#### WHAT YOU HAVE TO DO
Copy out the lines of the records below, and only those lines, from the one with "being made here. The McMahon family will d" through the one with "donation to Trump’s campaign very well migh", exactly as they appear.

#### EXTRACTED DATA
-*-*-
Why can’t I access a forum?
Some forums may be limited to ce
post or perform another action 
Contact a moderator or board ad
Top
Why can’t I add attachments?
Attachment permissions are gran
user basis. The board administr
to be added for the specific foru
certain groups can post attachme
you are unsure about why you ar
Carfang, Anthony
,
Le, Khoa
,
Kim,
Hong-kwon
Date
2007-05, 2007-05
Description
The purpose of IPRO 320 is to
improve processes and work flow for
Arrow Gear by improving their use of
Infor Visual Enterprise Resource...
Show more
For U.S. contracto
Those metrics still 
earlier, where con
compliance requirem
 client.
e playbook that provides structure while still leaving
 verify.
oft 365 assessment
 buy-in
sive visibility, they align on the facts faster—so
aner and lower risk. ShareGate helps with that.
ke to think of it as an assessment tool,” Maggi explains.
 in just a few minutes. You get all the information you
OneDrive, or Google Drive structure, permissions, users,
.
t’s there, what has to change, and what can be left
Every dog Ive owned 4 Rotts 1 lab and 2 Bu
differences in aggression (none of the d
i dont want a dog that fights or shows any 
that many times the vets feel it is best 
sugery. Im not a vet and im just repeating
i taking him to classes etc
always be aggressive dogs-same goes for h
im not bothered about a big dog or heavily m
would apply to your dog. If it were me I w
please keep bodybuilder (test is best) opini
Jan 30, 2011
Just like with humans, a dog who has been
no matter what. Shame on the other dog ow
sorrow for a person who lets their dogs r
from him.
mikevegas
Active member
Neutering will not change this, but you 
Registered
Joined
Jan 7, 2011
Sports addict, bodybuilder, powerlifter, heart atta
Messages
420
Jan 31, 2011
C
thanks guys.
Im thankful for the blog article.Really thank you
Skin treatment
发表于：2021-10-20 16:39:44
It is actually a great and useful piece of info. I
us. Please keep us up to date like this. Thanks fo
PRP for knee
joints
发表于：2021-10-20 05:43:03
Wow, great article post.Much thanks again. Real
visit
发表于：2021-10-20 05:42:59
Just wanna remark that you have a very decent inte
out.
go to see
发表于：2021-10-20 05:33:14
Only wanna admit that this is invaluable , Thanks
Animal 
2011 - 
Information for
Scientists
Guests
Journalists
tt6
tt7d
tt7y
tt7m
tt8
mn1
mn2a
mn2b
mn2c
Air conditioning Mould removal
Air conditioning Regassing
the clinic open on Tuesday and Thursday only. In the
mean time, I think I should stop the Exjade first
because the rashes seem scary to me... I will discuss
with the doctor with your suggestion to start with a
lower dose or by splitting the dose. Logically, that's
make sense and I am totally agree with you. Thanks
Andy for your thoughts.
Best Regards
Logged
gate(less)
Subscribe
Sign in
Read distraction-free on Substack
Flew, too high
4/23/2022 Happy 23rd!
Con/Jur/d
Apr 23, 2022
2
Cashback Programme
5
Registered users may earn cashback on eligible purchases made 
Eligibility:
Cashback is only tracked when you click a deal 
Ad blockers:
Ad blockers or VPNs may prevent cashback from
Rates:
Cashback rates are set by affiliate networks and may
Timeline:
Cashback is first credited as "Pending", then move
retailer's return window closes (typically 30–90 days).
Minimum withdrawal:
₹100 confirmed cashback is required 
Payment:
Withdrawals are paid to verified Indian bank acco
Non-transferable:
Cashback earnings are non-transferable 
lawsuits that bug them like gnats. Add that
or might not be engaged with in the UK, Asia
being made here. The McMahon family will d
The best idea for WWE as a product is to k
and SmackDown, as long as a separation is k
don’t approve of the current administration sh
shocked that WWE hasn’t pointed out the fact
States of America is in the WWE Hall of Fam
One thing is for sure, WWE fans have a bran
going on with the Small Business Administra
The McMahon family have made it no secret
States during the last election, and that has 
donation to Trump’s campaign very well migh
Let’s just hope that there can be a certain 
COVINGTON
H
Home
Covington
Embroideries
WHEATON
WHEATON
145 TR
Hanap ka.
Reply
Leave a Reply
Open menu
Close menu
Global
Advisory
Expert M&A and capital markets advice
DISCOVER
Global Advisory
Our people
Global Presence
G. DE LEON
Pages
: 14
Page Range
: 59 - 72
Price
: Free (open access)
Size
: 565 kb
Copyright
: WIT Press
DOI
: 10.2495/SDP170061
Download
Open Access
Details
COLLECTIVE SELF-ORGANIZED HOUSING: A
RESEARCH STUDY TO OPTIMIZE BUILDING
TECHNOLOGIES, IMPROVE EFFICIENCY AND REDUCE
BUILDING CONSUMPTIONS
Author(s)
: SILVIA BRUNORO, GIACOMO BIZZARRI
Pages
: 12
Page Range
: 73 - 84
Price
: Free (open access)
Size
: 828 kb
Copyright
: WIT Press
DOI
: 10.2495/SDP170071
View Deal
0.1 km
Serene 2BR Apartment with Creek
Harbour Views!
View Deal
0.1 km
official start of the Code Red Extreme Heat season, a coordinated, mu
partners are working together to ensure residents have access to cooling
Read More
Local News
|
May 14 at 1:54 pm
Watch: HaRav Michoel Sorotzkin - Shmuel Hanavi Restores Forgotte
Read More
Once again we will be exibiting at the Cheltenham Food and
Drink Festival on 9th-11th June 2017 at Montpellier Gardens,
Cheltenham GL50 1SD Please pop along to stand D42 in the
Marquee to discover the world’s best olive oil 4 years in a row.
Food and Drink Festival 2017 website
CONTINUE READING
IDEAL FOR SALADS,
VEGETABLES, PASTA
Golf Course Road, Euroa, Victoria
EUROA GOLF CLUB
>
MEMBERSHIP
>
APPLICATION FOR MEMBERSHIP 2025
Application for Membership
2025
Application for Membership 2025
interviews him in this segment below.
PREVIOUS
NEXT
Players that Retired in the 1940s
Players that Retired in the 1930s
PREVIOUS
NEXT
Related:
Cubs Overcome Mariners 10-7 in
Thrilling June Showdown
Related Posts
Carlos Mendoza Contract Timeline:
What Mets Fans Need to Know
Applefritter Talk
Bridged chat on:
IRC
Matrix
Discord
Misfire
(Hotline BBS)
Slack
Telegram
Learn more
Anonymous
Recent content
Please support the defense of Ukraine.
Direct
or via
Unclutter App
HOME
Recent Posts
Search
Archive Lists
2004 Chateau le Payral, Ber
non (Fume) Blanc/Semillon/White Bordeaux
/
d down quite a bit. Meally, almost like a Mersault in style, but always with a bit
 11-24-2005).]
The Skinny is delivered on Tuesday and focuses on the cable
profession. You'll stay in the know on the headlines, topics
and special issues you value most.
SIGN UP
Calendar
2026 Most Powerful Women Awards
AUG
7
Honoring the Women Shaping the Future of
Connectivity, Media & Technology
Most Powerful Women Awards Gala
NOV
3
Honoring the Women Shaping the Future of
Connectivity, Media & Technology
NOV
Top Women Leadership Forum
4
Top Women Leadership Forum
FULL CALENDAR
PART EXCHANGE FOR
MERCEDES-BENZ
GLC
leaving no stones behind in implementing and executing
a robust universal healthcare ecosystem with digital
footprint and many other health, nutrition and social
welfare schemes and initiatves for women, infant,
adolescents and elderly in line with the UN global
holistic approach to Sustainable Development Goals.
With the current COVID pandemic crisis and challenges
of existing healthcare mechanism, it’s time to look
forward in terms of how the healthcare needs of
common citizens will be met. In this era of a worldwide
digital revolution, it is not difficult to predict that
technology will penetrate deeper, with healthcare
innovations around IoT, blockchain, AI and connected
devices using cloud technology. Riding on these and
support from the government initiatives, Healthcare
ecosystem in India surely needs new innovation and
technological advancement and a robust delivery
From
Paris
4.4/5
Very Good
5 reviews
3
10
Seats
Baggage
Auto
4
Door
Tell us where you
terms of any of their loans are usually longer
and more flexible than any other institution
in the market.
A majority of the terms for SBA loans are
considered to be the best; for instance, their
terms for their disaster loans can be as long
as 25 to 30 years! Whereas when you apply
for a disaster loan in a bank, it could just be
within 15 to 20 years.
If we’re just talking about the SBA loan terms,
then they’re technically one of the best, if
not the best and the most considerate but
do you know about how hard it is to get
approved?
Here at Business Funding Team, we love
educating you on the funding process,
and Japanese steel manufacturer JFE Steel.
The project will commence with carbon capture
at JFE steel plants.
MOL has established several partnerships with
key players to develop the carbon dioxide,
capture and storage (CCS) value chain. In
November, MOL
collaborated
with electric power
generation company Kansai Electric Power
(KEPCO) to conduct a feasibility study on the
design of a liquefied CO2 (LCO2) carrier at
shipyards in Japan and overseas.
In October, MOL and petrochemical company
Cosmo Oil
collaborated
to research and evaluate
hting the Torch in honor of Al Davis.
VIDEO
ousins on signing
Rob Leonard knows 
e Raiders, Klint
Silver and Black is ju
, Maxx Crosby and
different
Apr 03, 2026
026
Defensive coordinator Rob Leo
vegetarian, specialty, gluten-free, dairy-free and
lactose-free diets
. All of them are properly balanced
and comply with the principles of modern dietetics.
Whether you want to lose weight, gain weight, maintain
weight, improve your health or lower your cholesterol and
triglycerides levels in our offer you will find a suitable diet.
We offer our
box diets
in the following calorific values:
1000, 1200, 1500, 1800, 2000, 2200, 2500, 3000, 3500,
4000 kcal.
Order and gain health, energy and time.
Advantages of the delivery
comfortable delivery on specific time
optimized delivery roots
-*-*-
#### FINISHED EXERCISE
being made here. The McMahon family will d
The best idea for WWE as a product is to k
and SmackDown, as long as a separation is k
don’t approve of the current administration sh
shocked that WWE hasn’t pointed out the fact
States of America is in the WWE Hall of Fam
One thing is for sure, WWE fans have a bran
going on with the Small Business Administra
The McMahon family have made it no secret
States during the last election, and that has 
donation to Trump’s campaign very well migh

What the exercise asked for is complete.